• **Required action**:
Please repeat the data exactly, leaving nothing out.
━━━━
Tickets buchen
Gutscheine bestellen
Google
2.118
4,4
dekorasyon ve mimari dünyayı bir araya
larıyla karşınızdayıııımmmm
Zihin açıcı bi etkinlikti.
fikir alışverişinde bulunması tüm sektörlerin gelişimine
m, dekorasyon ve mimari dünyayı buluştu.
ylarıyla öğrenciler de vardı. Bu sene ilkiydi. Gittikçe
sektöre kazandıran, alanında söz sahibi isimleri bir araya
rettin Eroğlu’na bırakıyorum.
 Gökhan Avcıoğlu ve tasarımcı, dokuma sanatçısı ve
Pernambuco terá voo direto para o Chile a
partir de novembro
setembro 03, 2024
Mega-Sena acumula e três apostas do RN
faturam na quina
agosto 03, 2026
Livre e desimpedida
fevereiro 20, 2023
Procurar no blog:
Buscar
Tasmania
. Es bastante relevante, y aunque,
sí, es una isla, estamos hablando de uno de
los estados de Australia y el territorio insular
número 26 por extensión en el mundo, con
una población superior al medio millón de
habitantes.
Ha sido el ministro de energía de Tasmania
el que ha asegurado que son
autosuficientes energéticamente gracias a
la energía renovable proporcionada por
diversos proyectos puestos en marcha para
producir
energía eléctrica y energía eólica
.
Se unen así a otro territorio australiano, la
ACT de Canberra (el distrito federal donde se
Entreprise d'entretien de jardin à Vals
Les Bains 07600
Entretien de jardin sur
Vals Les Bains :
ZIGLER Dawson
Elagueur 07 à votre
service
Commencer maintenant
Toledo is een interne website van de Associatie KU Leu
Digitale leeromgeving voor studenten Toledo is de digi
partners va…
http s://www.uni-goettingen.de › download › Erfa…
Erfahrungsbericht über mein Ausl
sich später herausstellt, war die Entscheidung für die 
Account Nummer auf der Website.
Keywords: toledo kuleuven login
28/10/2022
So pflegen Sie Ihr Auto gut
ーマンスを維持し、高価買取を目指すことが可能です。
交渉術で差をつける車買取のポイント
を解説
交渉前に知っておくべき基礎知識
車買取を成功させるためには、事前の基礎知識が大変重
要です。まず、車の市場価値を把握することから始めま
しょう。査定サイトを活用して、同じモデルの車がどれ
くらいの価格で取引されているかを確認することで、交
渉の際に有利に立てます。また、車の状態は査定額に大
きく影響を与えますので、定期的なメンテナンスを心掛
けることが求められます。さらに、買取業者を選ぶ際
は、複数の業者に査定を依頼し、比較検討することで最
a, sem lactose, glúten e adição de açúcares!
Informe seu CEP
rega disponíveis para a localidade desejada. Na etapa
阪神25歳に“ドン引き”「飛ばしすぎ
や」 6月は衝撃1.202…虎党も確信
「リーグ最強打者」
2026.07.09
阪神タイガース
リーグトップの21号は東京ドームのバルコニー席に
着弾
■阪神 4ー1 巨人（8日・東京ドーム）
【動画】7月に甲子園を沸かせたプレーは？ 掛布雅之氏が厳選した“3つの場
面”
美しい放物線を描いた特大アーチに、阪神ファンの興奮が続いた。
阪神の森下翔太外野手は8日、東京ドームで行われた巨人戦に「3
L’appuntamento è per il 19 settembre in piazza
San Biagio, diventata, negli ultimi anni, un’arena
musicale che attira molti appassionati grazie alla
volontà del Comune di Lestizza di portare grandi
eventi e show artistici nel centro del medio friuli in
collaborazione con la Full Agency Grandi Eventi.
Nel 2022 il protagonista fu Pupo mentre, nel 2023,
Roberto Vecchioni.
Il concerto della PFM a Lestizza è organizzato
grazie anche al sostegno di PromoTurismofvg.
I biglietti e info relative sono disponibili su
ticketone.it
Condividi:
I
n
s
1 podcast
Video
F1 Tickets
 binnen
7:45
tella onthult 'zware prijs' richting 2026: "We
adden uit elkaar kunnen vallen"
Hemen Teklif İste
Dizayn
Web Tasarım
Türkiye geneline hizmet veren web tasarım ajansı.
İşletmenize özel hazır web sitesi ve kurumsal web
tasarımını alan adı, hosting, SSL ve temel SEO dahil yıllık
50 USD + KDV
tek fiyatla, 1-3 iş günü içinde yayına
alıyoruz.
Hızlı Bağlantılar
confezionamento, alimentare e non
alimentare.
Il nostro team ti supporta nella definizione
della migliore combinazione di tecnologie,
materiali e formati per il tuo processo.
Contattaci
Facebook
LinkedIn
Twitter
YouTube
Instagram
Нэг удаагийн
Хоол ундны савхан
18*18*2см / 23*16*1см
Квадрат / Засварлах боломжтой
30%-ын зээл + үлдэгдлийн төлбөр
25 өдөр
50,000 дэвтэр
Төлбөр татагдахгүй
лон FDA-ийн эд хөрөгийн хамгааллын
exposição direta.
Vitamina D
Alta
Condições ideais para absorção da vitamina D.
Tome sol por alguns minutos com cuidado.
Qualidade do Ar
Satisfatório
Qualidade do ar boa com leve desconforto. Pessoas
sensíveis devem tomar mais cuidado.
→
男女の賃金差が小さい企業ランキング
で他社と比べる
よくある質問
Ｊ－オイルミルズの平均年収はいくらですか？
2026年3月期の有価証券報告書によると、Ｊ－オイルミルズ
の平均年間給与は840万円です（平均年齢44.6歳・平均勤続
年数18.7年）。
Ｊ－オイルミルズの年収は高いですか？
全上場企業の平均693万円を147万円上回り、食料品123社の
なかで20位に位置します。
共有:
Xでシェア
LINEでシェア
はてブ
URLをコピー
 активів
━━━━
• **Response area**:
Tickets buchen
Gutscheine bestellen
Google
2.118
4,4
dekorasyon ve mimari dünyayı bir araya
larıyla karşınızdayıııımmmm
Zihin açıcı bi etkinlikti.
fikir alışverişinde bulunması tüm sektörlerin gelişimine
m, dekorasyon ve mimari dünyayı buluştu.
ylarıyla öğrenciler de vardı. Bu sene ilkiydi. Gittikçe
sektöre kazandıran, alanında söz sahibi isimleri bir araya
rettin Eroğlu’na bırakıyorum.
 Gökhan Avcıoğlu ve tasarımcı, dokuma sanatçısı ve
Pernambuco terá voo direto para o Chile a
partir de novembro
setembro 03, 2024
Mega-Sena acumula e três apostas do RN
faturam na quina
agosto 03, 2026
Livre e desimpedida
fevereiro 20, 2023
Procurar no blog:
Buscar
Tasmania
. Es bastante relevante, y aunque,
sí, es una isla, estamos hablando de uno de
los estados de Australia y el territorio insular
número 26 por extensión en el mundo, con
una población superior al medio millón de
habitantes.
Ha sido el ministro de energía de Tasmania
el que ha asegurado que son
autosuficientes energéticamente gracias a
la energía renovable proporcionada por
diversos proyectos puestos en marcha para
producir
energía eléctrica y energía eólica
.
Se unen así a otro territorio australiano, la
ACT de Canberra (el distrito federal donde se
Entreprise d'entretien de jardin à Vals
Les Bains 07600
Entretien de jardin sur
Vals Les Bains :
ZIGLER Dawson
Elagueur 07 à votre
service
Commencer maintenant
Toledo is een interne website van de Associatie KU Leu
Digitale leeromgeving voor studenten Toledo is de digi
partners va…
http s://www.uni-goettingen.de › download › Erfa…
Erfahrungsbericht über mein Ausl
sich später herausstellt, war die Entscheidung für die 
Account Nummer auf der Website.
Keywords: toledo kuleuven login
28/10/2022
So pflegen Sie Ihr Auto gut
ーマンスを維持し、高価買取を目指すことが可能です。
交渉術で差をつける車買取のポイント
を解説
交渉前に知っておくべき基礎知識
車買取を成功させるためには、事前の基礎知識が大変重
要です。まず、車の市場価値を把握することから始めま
しょう。査定サイトを活用して、同じモデルの車がどれ
くらいの価格で取引されているかを確認することで、交
渉の際に有利に立てます。また、車の状態は査定額に大
きく影響を与えますので、定期的なメンテナンスを心掛
けることが求められます。さらに、買取業者を選ぶ際
は、複数の業者に査定を依頼し、比較検討することで最
a, sem lactose, glúten e adição de açúcares!
Informe seu CEP
rega disponíveis para a localidade desejada. Na etapa
阪神25歳に“ドン引き”「飛ばしすぎ
や」 6月は衝撃1.202…虎党も確信
「リーグ最強打者」
2026.07.09
阪神タイガース
リーグトップの21号は東京ドームのバルコニー席に
着弾
■阪神 4ー1 巨人（8日・東京ドーム）
【動画】7月に甲子園を沸かせたプレーは？ 掛布雅之氏が厳選した“3つの場
面”
美しい放物線を描いた特大アーチに、阪神ファンの興奮が続いた。
阪神の森下翔太外野手は8日、東京ドームで行われた巨人戦に「3
L’appuntamento è per il 19 settembre in piazza
San Biagio, diventata, negli ultimi anni, un’arena
musicale che attira molti appassionati grazie alla
volontà del Comune di Lestizza di portare grandi
eventi e show artistici nel centro del medio friuli in
collaborazione con la Full Agency Grandi Eventi.
Nel 2022 il protagonista fu Pupo mentre, nel 2023,
Roberto Vecchioni.
Il concerto della PFM a Lestizza è organizzato
grazie anche al sostegno di PromoTurismofvg.
I biglietti e info relative sono disponibili su
ticketone.it
Condividi:
I
n
s
1 podcast
Video
F1 Tickets
 binnen
7:45
tella onthult 'zware prijs' richting 2026: "We
adden uit elkaar kunnen vallen"
Hemen Teklif İste
Dizayn
Web Tasarım
Türkiye geneline hizmet veren web tasarım ajansı.
İşletmenize özel hazır web sitesi ve kurumsal web
tasarımını alan adı, hosting, SSL ve temel SEO dahil yıllık
50 USD + KDV
tek fiyatla, 1-3 iş günü içinde yayına
alıyoruz.
Hızlı Bağlantılar
confezionamento, alimentare e non
alimentare.
Il nostro team ti supporta nella definizione
della migliore combinazione di tecnologie,
materiali e formati per il tuo processo.
Contattaci
Facebook
LinkedIn
Twitter
YouTube
Instagram
Нэг удаагийн
Хоол ундны савхан
18*18*2см / 23*16*1см
Квадрат / Засварлах боломжтой
30%-ын зээл + үлдэгдлийн төлбөр
25 өдөр
50,000 дэвтэр
Төлбөр татагдахгүй
лон FDA-ийн эд хөрөгийн хамгааллын
exposição direta.
Vitamina D
Alta
Condições ideais para absorção da vitamina D.
Tome sol por alguns minutos com cuidado.
Qualidade do Ar
Satisfatório
Qualidade do ar boa com leve desconforto. Pessoas
sensíveis devem tomar mais cuidado.
→
男女の賃金差が小さい企業ランキング
で他社と比べる
よくある質問
Ｊ－オイルミルズの平均年収はいくらですか？
2026年3月期の有価証券報告書によると、Ｊ－オイルミルズ
の平均年間給与は840万円です（平均年齢44.6歳・平均勤続
年数18.7年）。
Ｊ－オイルミルズの年収は高いですか？
全上場企業の平均693万円を147万円上回り、食料品123社の
なかで20位に位置します。
共有:
Xでシェア
LINEでシェア
はてブ
URLをコピー
 активів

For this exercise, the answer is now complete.